I’ve recently come across an interesting study that perfectly marries palaeo-ecological data with modern conservation philosophy. It’s not often that such a prehistorical perspective dating at least to the Last Glacial Maximum has been used so effectively to inform future conservation outlooks. I’m particularly interested in this sort of approach considering my own palaeo dabblings of late.
Published in Nature Communications this May, Lydia Cole and colleagues’ paper Recovery and resilience of tropical forests after disturbance is a meta-analysis of 71 studies covering nearly 300 disturbance events in tropical forests over the last 20,000 years or so. Using fossil pollen records as an index of vegetation change, they demonstrated the (somewhat intuitive) main result that the time to recovery following a disturbance generally decreases as the past disturbance frequency increased.
This appears to be a vindication of the idea that a system’s adaptive strategies evolve as a product of the local disturbance regime. More importantly, they found that recovery was faster following ‘large infrequent events’, which are natural perturbations such as cyclones and major fires. While most past disturbances were caused by humans clearing forest, the fact that tropical forest systems were most resilient to ‘natural’ events means that if we can’t stop human disturbances, at least we can attempt to emulate natural processes to maximise the rebound potential. Much like many modern forestry operations try to emulate natural disturbances to limit their damage, we should at least manage our impacts by understanding so-called ‘natural’ regimes as much as possible.
Across all the disturbance types (including those arising from climate changes), recovery time ranged from as little as 10 years to nearly 7000 years, with a median recovery time of 210 years, and a mean of around 500 years. This appears to agree well with previous studies of biodiversity recovery in tropical forests that Martin & colleagues reported last year. This means that the reported average recovery time of tropical and boreal forests of 42 years is way too low. Clearly, Douglas Adams was also wrong.

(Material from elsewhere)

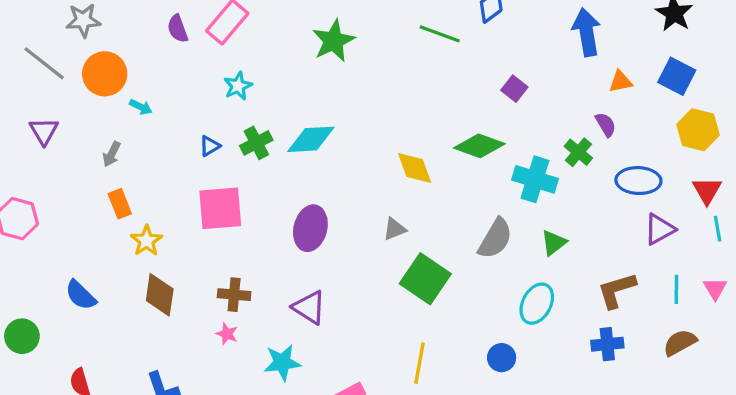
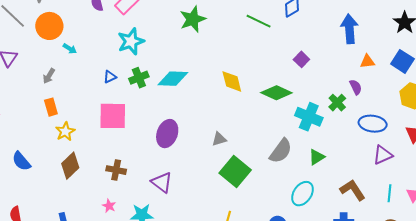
cyan star: (238, 86) -> (131, 41), size x1.5
yellow diamond: (415, 168) -> (232, 81), moved
brown L-shape: (617, 290) -> (353, 190), turned 68
brown diamond: (160, 295) -> (70, 166), turned 32
pink star: (227, 334) -> (109, 206), moved

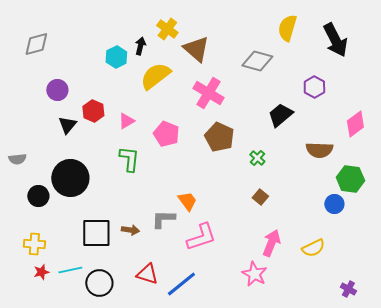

Finally, the fact that Cole and colleagues found that the recovery rates recorded following human-induced burning were particularly slow means we should be worried. In many parts of the tropics, the conversion of agricultural areas to forests often uses fire to assist the transition. Given the long-term context (in this case, tens of thousands of years) of this result, perhaps we should reconsider our use of fire in tropical restoration approaches.